As the town criticizes Mac's remarks, the topic of racism is discussed across school. Smash (Gaius Charles) does not find the comments offensive, but Waverly (Aasha Davis) is annoyed by his lack of concern. Smash also has a heated argument with Tim, claiming he does not speak for his fellow black players. However, his perception changes when he attends a forum that discusses the events, where Waverly proclaims that the lack of interest in resolving the conflict makes for a larger issue. As a fight ensues during the forum, Smash tries to talk to Mac, who dismisses any of his statements. The following day, Smash joins his black teammates in a protest, refusing to follow Mac's orders. When Mac demands they comply with his orders, Smash and his teammates walk out of the field.

==Production==
===Development===
In January 2007, NBC announced that the fifteenth episode of the season would be titled "Blinders". The episode was written by producer Bridget Carpenter and supervising producer Carter Harris, and directed by Stephen Kay. This was Carpenter's second writing credit, Harris' second writing credit, and Kay's second directing credit.

==Reception==
===Viewers===
In its original American broadcast, "Blinders" was seen by an estimated 6.41 million household viewers with a 2.3 in the 18–49 demographics. This means that 2.3 percent of all households with televisions watched the episode. It finished 67th out of 100 programs airing from February 5–11, 2007. This was a 5% decrease in viewership from the previous episode, which was watched by an estimated 6.73 million household viewers with a 2.4 in the 18–49 demographics.

===Critical reviews===
"Blinders" received critical acclaim.
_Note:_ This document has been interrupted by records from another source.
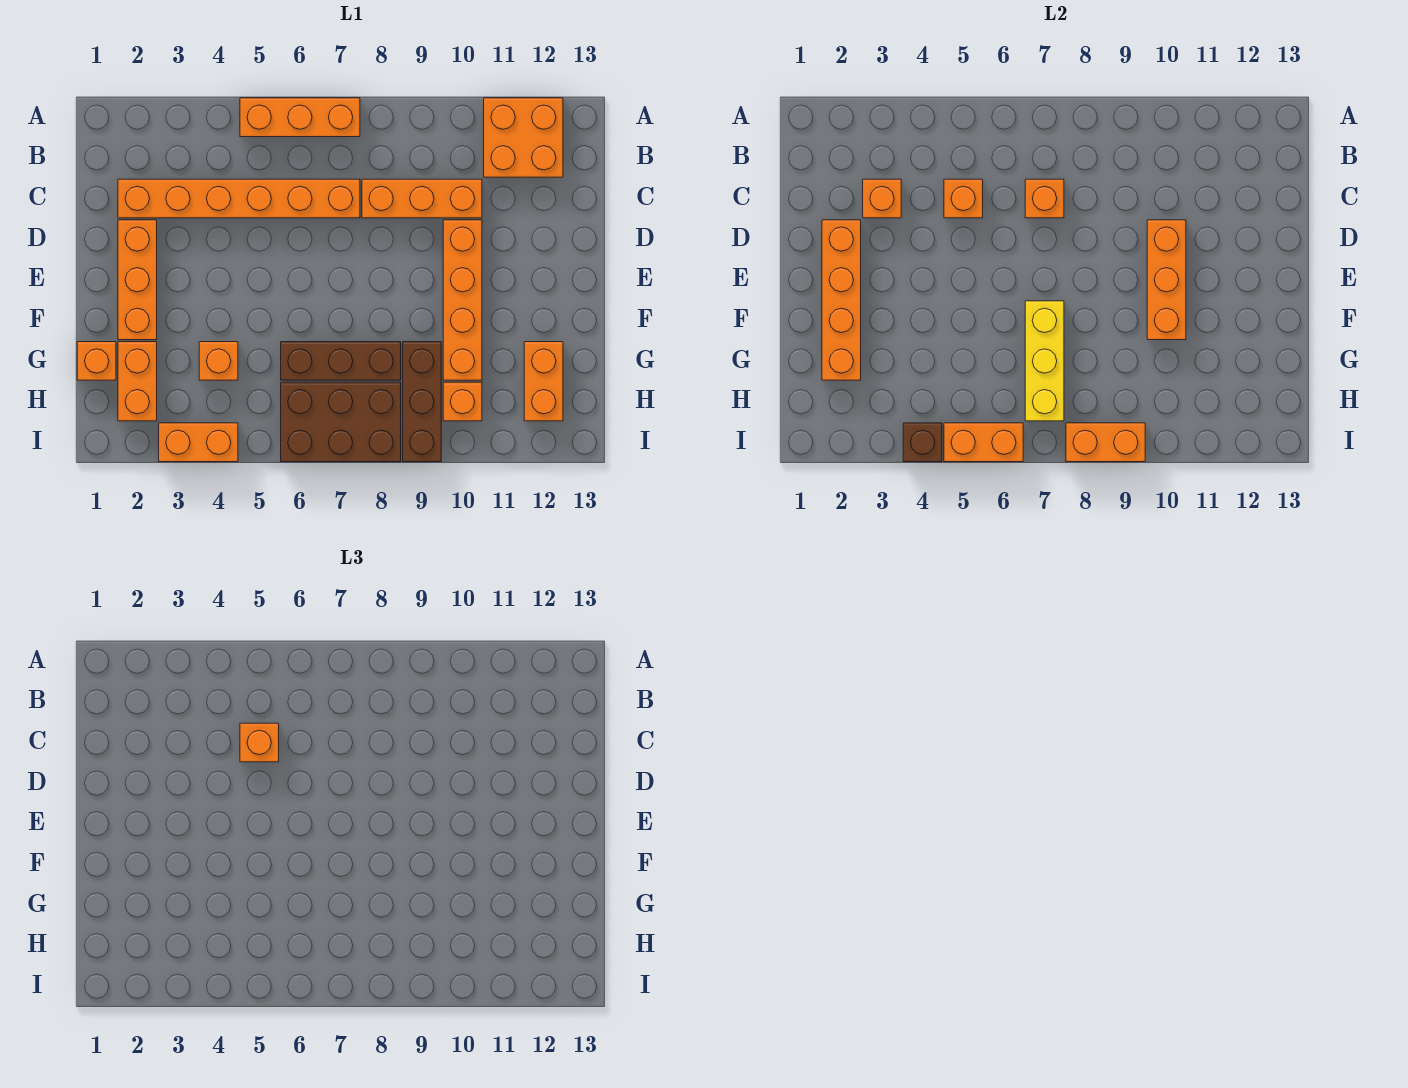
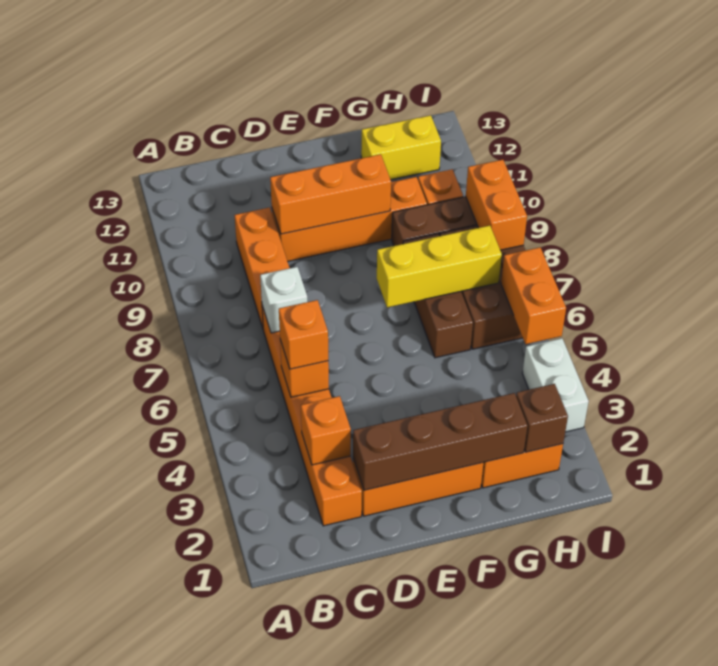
orange brick A5:A7 level 1 -> none
orange brick A11:B12 level 1 -> none
orange brick C7 level 2 -> white brick C7 level 2
orange brick D2:G2 level 2 -> brown brick D2:G2 level 2
orange brick G1 level 1 -> none
orange brick G4 level 1 -> none
orange brick G12:H12 level 1 -> yellow brick G12:H12 level 1
orange brick I3:I4 level 1 -> white brick I3:I4 level 1
brown brick I4 level 2 -> brown brick H2 level 2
Eric Goldman of IGN gave the episode an "amazing" 9 out of 10 and wrote, "This week's Friday Night Lights was a wonderful installment (do we say that every week?) that managed to incorporate every character in an interesting way; some as comic relief, some in very serious situations, some as both."
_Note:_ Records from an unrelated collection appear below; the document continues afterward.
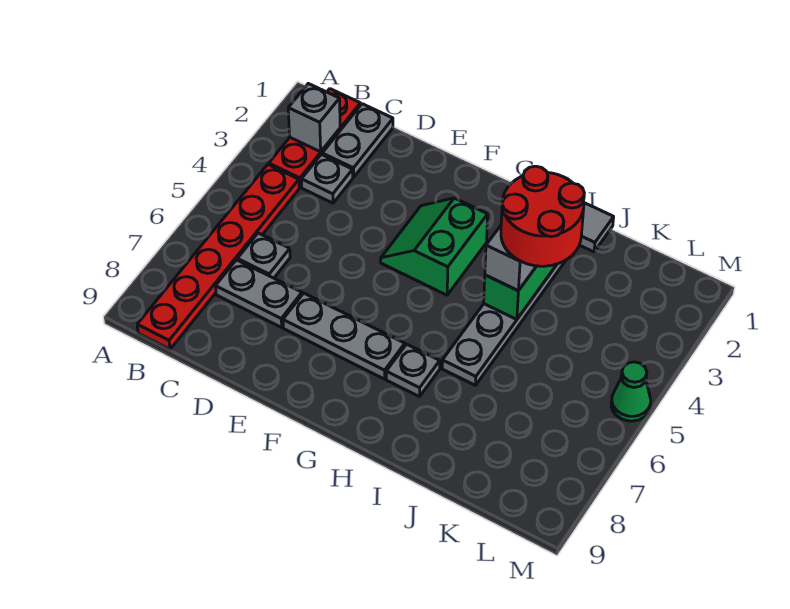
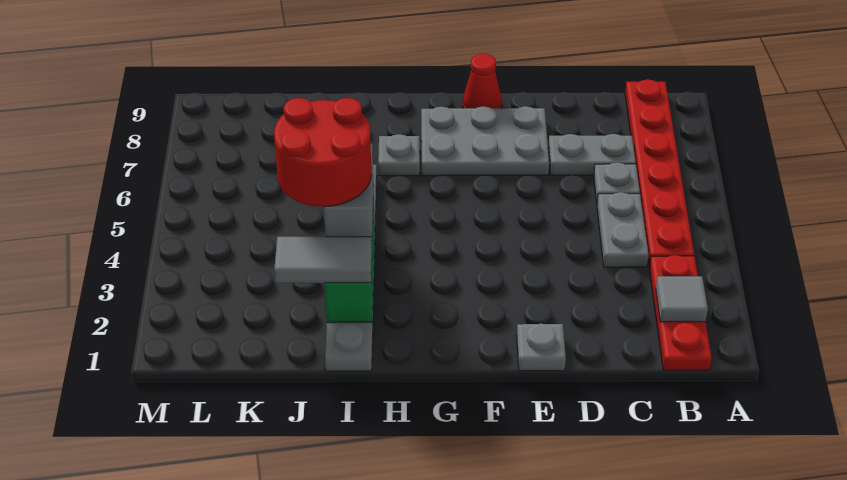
grey brick B2 level 2 -> grey tile B2 level 2
grey plate C1:C2 level 1 -> grey plate C4:C5 level 1
grey plate C3 level 1 -> grey plate E1 level 1
grey plate E7:G7 level 1 -> grey plate E7:G8 level 1
green slope F3:G4 level 1 top G -> none
none -> red cone F9 level 1
green cone M5 level 1 -> none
Sonia Saraiya of The A.V. Club gave the episode an "A" grade and wrote, "'Blinders' is politically charged, and because most of us aren’t from west Texas, it's a haunting travelogue. Haunting in both good and bad ways, if that makes sense."
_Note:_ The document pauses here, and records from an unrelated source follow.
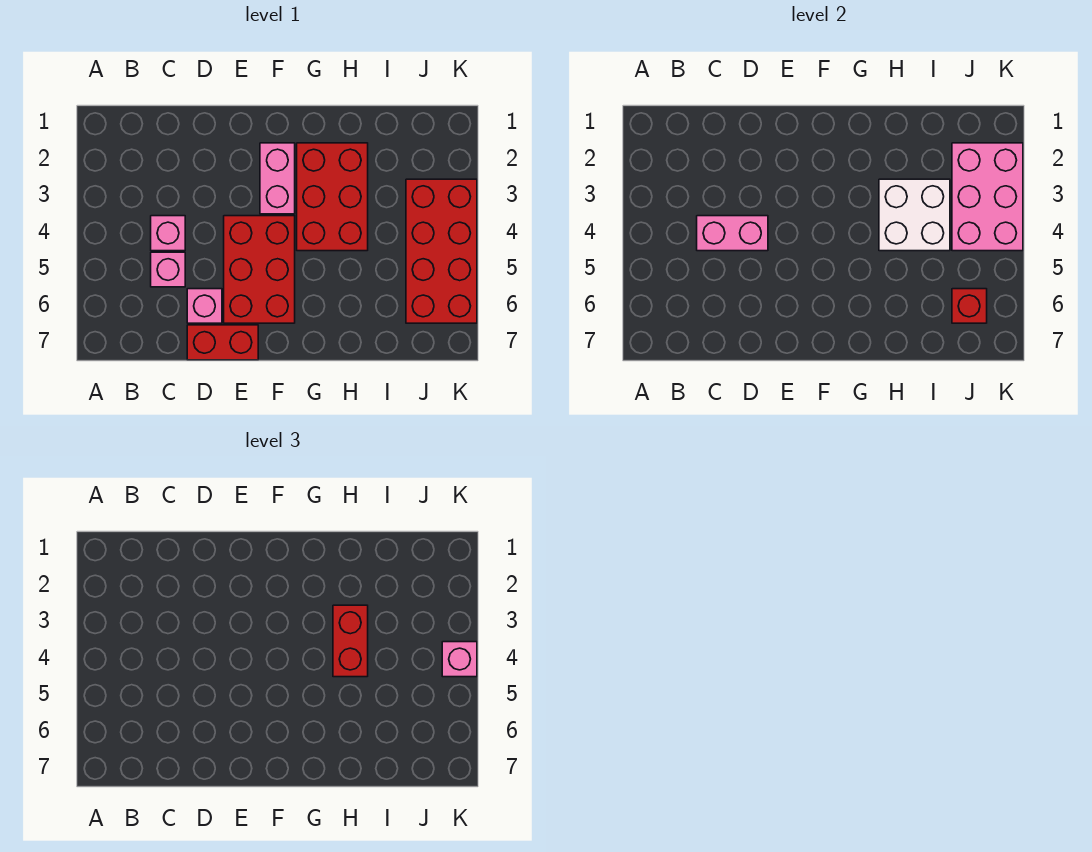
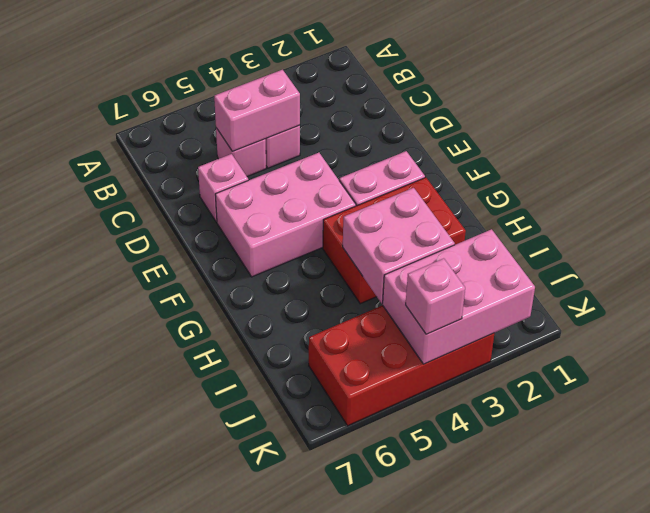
pink brick C4:D4 level 2 -> pink brick C4:C5 level 2
red brick D7:E7 level 1 -> none
red brick E4:F6 level 1 -> pink brick E4:F6 level 1
white brick H3:I4 level 2 -> pink brick H3:I4 level 2
red brick H3:H4 level 3 -> none
red brick J6 level 2 -> none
Alan Sepinwall wrote, "I'm glad they did the racial storyline, as the movie completely wimped out on this aspect of Bissinger's book. My only complaint was how tied it was to the Smash/Waverly relationship, and I'm completely bored by her." Leah Friedman of TV Guide wrote, "after watching this episode, my appreciation for this gem of a show was yet again renewed. I'm not sure whether this had anything to do with the recent spate of somewhat similar incidents in the entertainment industry, but the story line was mercifully subtler than anything I would have expected it to be, which I definitely appreciated."

Brett Love of TV Squad wrote, "What I didn't expect was Street saying coming back to school was a mistake. I thought we would see him struggle with it, and we did somewhat with the biology class. But I expected more of an overcoming obstacles angle. It's something we might get yet." Television Without Pity gave the episode an "A–" grade.